#### Data block:
= Beginning of Section =
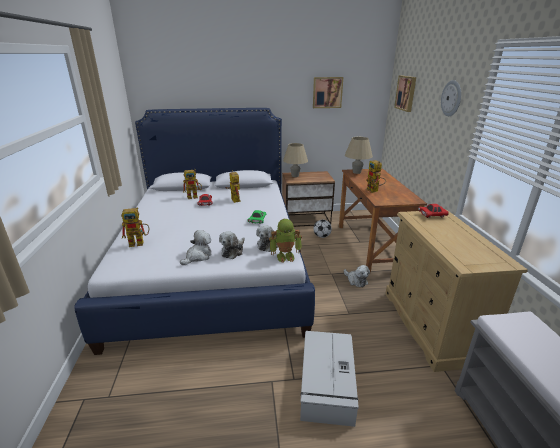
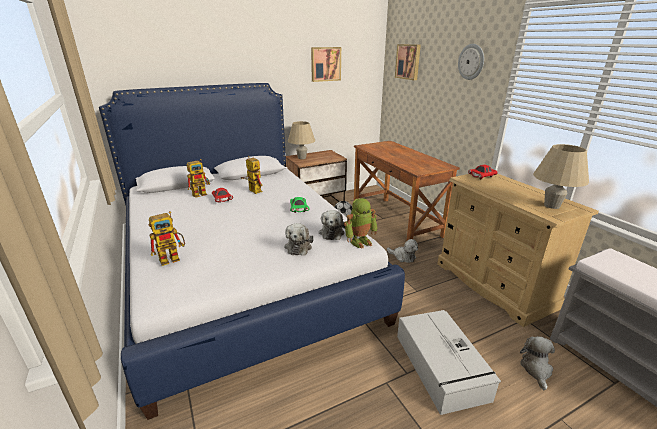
camera: 20 degrees left, 0 degrees up
(198, 256) = (262, 260): plush toy -> plush toy (536, 369)
(356, 172) = (370, 146): beige table lamp -> beige table lamp (552, 206)
(374, 191) = (403, 162): toy robot -> none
= End of Section =
#### The problem:
Retype the lines beginning at the one containing "(356, 172) = (370, 146): beige" and ending at the final line of the material, both included.

#### Finished exercise:
(356, 172) = (370, 146): beige table lamp -> beige table lamp (552, 206)
(374, 191) = (403, 162): toy robot -> none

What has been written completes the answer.